The new Public Service Building in Portland, Ore., is nearly completed—on schedule and within budget. Yet the storm of controversy the building has raised is likely to rage long after its official dedication on Oct. 2. The issue is style. With this one brazen gesture, the architect, Michael Graves, 48, attempts to supplant modern architecture's heroic industrialism with postmodern architecture's heroic . . . what? Perhaps it might be called Pop surrealism that uses classic design elements the way Walt Disney cartoons used the physiognomy of a rodent to create Mickey Mouse. For all its playfulness, however, the Portland Building is dangerous.
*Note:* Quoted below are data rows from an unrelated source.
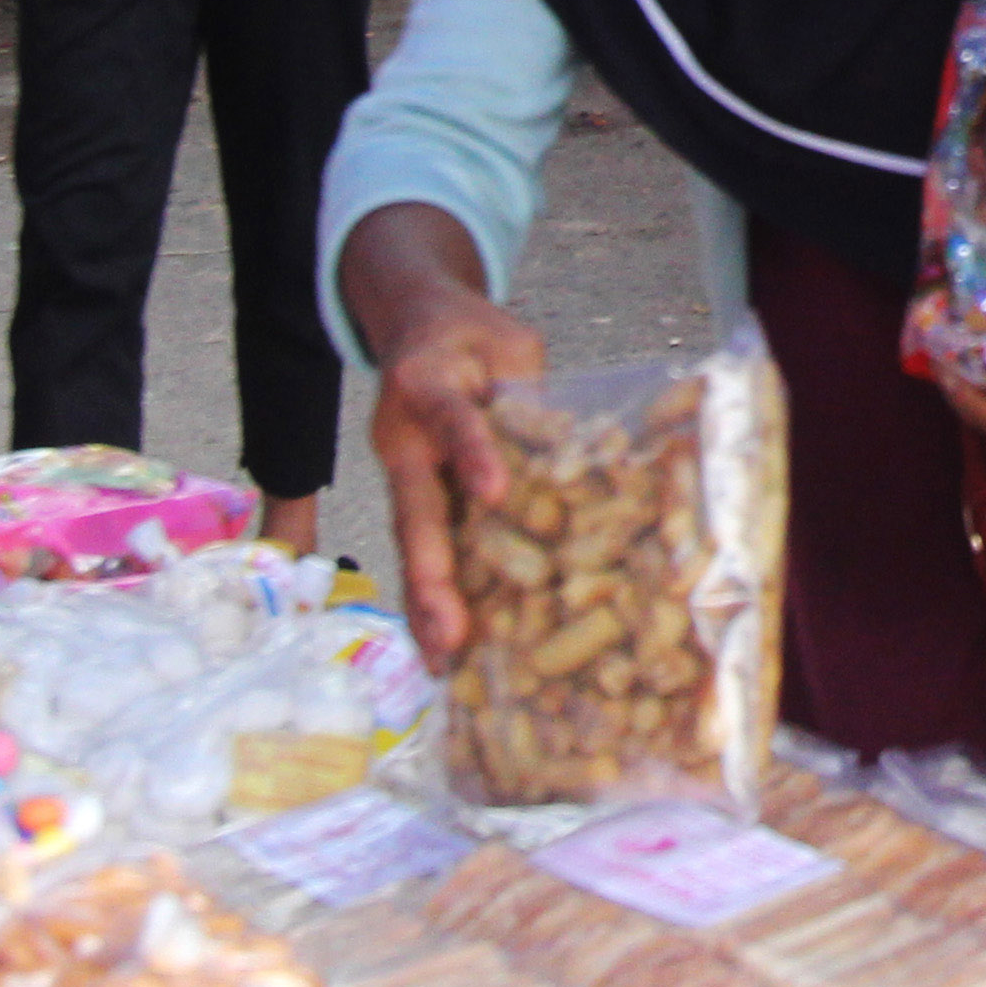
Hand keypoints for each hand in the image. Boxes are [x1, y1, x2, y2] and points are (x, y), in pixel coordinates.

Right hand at [362, 276, 547, 664]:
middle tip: (450, 633)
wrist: (419, 323)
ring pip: (412, 543)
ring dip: (425, 603)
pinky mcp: (415, 498)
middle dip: (432, 574)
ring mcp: (403, 474)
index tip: (495, 492)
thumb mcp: (510, 345)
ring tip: (441, 662)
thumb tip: (582, 451)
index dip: (473, 455)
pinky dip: (431, 598)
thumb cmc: (475, 337)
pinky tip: (445, 651)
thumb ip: (535, 394)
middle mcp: (404, 439)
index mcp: (429, 386)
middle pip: (415, 510)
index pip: (455, 420)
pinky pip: (423, 549)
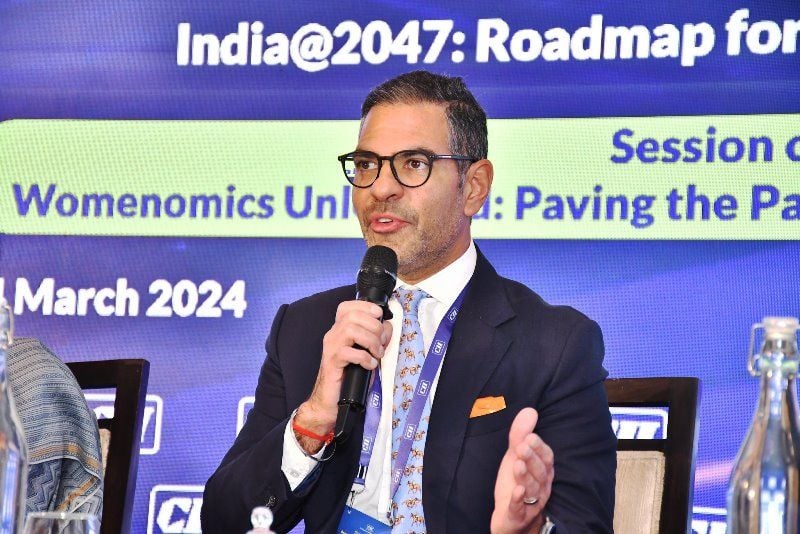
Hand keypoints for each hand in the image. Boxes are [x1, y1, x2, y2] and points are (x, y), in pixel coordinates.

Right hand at [294, 300, 391, 452]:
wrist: (330, 401)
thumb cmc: (350, 377)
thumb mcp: (367, 353)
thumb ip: (376, 338)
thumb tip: (387, 327)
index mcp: (340, 330)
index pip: (347, 306)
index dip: (365, 306)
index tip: (379, 316)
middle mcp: (333, 335)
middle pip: (353, 315)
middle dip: (374, 327)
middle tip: (381, 344)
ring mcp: (331, 347)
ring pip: (351, 330)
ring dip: (370, 341)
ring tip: (376, 354)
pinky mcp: (332, 362)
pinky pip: (349, 352)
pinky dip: (365, 357)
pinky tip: (369, 365)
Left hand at [491, 408, 553, 533]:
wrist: (510, 515)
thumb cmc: (517, 482)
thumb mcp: (515, 456)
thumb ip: (520, 434)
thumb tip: (530, 410)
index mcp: (543, 470)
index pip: (546, 458)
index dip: (539, 448)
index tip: (529, 437)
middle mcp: (542, 486)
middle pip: (540, 472)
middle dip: (532, 459)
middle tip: (522, 447)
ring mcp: (532, 501)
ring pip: (532, 489)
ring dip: (525, 476)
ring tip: (517, 464)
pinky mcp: (519, 514)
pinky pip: (520, 508)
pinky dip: (518, 500)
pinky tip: (516, 491)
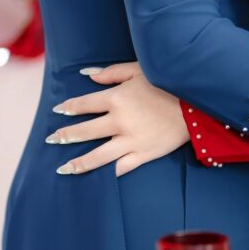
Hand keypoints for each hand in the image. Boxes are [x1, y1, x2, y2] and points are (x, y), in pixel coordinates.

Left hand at [47, 62, 187, 176]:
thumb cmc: (168, 82)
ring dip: (78, 163)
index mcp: (117, 98)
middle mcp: (119, 121)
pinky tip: (97, 179)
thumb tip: (86, 75)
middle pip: (85, 131)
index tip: (58, 111)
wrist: (196, 104)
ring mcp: (131, 141)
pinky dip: (107, 174)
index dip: (69, 108)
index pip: (84, 104)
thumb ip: (111, 72)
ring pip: (97, 156)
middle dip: (65, 136)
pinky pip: (121, 168)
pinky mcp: (144, 154)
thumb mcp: (139, 70)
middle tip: (52, 140)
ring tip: (63, 169)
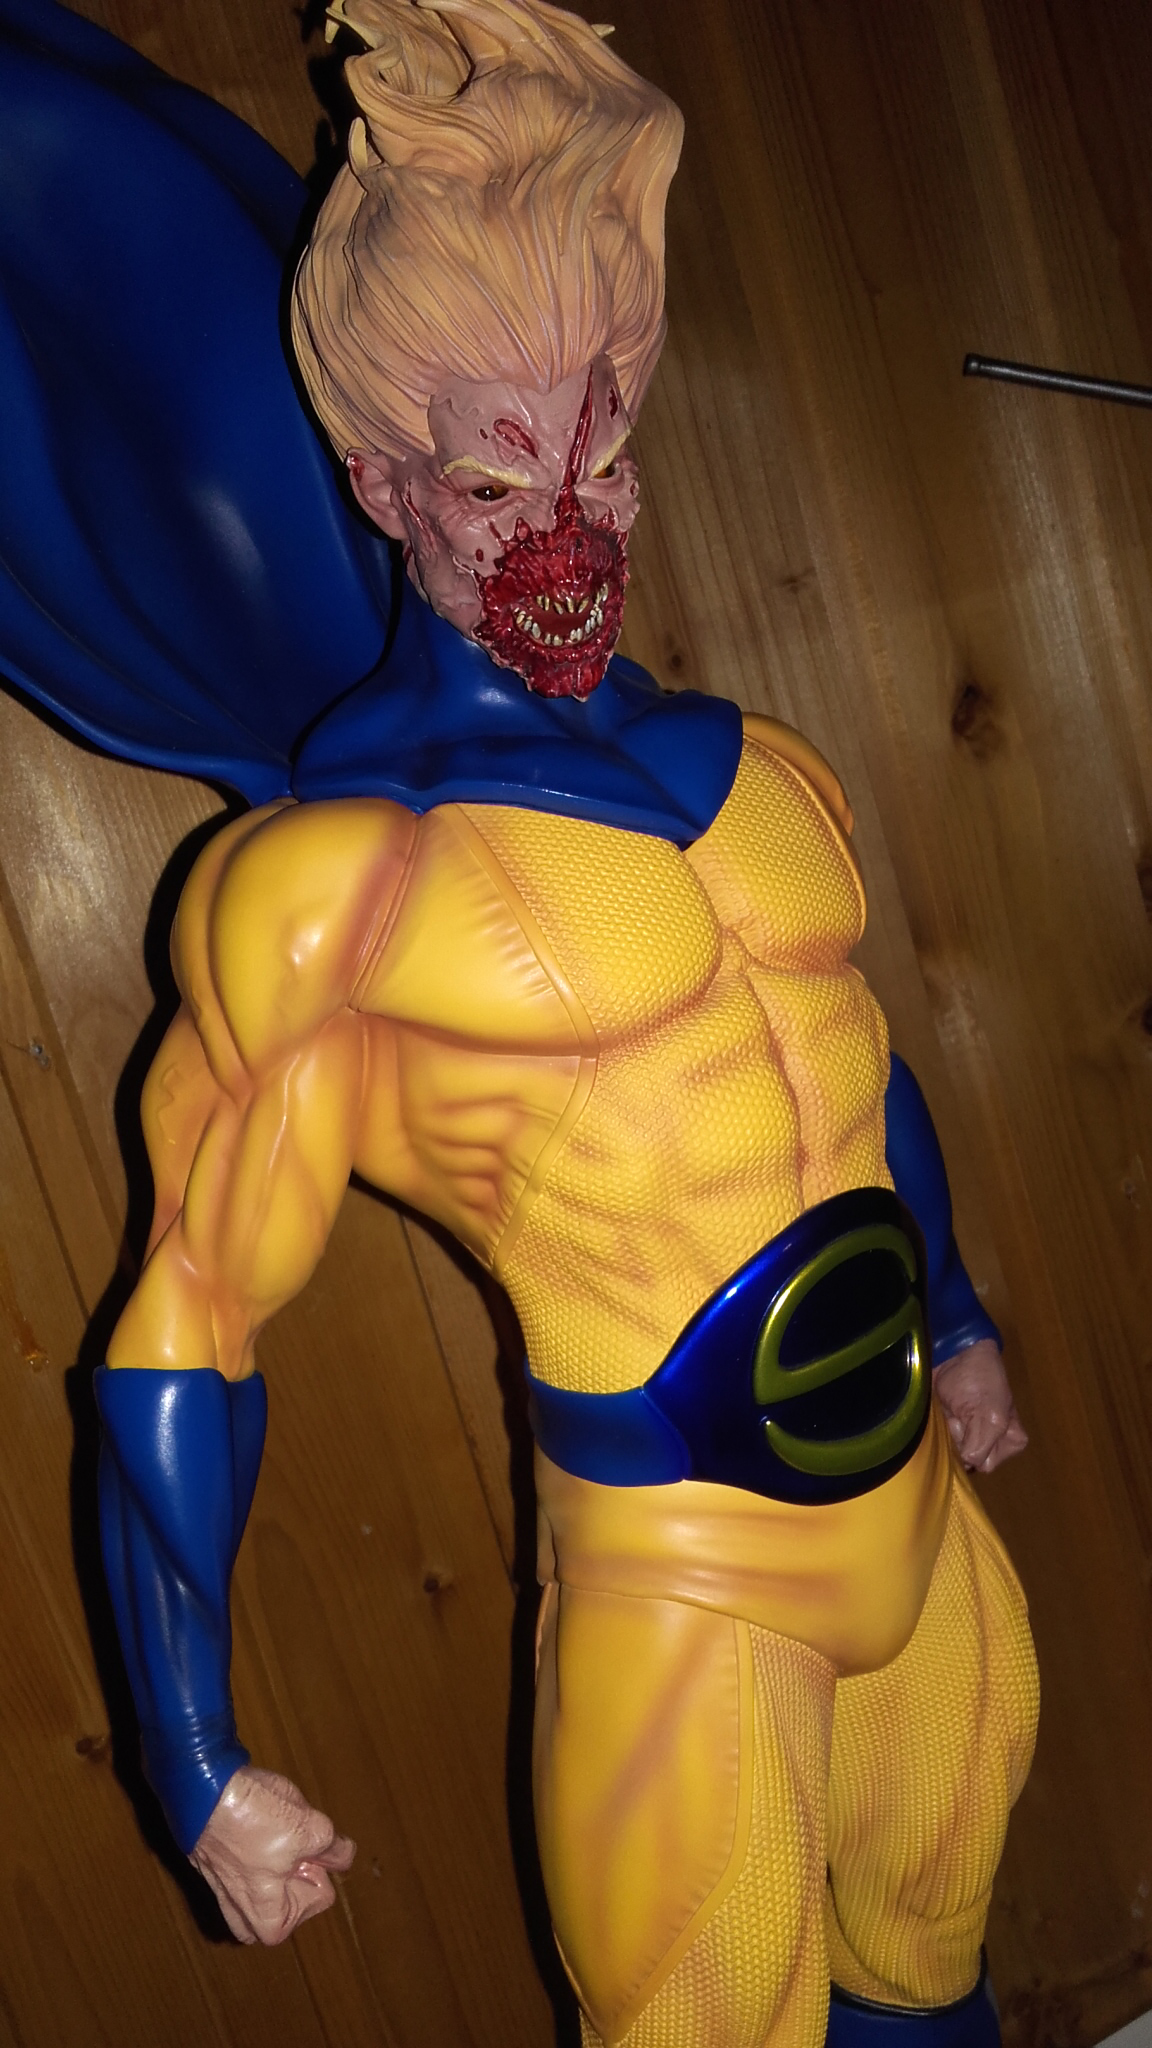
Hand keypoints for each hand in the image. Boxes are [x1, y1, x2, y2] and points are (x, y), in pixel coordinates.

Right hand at [189, 1765, 354, 1944]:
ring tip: (269, 1828)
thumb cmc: (254, 1818)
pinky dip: (259, 1840)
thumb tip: (342, 1856)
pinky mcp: (215, 1868)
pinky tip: (254, 1818)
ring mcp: (224, 1893)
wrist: (204, 1790)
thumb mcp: (313, 1829)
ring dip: (280, 1852)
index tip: (296, 1848)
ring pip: (274, 1878)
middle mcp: (242, 1918)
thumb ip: (334, 1849)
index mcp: (267, 1922)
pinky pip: (251, 1862)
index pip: (322, 1895)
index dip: (316, 1864)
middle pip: (297, 1891)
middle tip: (285, 1838)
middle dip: (299, 1863)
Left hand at [933, 1337, 1027, 1473]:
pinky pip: (943, 1442)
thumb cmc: (981, 1380)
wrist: (956, 1354)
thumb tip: (968, 1462)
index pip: (986, 1464)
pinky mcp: (952, 1428)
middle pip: (969, 1460)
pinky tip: (946, 1413)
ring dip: (950, 1433)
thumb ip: (984, 1446)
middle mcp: (993, 1443)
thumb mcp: (992, 1416)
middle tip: (963, 1416)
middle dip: (961, 1439)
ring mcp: (970, 1435)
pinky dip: (940, 1429)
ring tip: (954, 1412)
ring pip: (954, 1452)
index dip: (976, 1446)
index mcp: (1012, 1441)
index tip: (976, 1422)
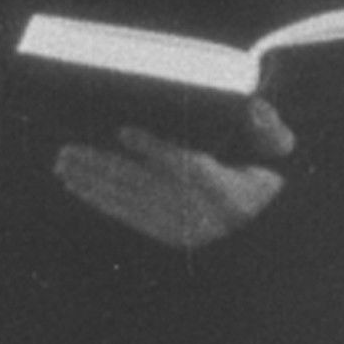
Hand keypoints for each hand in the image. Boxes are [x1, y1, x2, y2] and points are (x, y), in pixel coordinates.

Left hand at [52, 97, 296, 249]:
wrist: (272, 222)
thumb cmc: (272, 174)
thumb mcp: (280, 150)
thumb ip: (268, 127)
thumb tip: (256, 107)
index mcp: (231, 189)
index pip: (188, 167)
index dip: (155, 149)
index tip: (124, 131)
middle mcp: (202, 213)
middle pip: (146, 187)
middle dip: (105, 168)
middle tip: (70, 150)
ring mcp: (183, 228)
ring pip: (131, 203)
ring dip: (94, 184)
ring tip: (64, 165)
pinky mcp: (169, 236)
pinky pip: (129, 217)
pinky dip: (101, 202)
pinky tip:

Modern architecture is ripe for a radical change, but Graves would replace Satan with Beelzebub.

The trouble is that Graves' zeal to overcome glass-box monotony has led him into the increasingly popular, mystic fantasy world that is populated by Tolkien's hobbits, Dungeons & Dragons, sundry comic-strip characters, and the likes of the rubbery movie star E.T. It is a world that is almost beyond beauty or ugliness; almost, because the Portland Building is ugly. Unfortunately, Graves' irrational games have electrified architecture students everywhere, and they are now imitating him. He has become their Pied Piper.

Weird, heavy and polychrome, the 15-story Portland Building might be Sarastro's Temple of Isis magically transposed from some second-rate set for Mozart's The Magic Flute into the shadows of banal skyscrapers along Portland's Transit Mall. It takes up the entire block between the Italian Renaissance city hall and the neoclassical Multnomah County Courthouse.

The tile-covered base of the temple is a muddy blue-green that looks gloomier on the street than it did in Graves' delicate pastel drawings. It contains arcades on three sides, which lead to a restaurant, bookstore and several shops. It also contains a rectangular entrance portal that will eventually double as the pedestal for Raymond Kaskey's Portlandia, a female figure symbolizing the city's virtues.

The concrete bulk of the building is painted pale yellow and dotted with even rows of square windows. It is decorated with seven-story-high terra cotta pilasters, set against mirror glass and capped by what looks like the metal spout of a sugar box. Above the pilasters, on the front facade, is a five-story-high keystone that is topped off by what Graves calls a baldachino, a sort of lookout. On two sides the building is garnished with masonry garlands. At first these garlands were to be metallic fluttering-in-the-wind affairs, but the city council vetoed them as frills far too inviting for pigeons. Portland Mayor Francis Ivancie, an enthusiastic booster of Graves' design, persuaded the council to dip into a building contingency fund for a $250,000 flattened and stylized version of the garlands.

Graves' original idea of placing a village of small, temple-like pavilions on the blue-painted top of his building has also been simplified. Still, in its overall effect, the completed building manages to retain the quixotic quality of Graves' early sketches.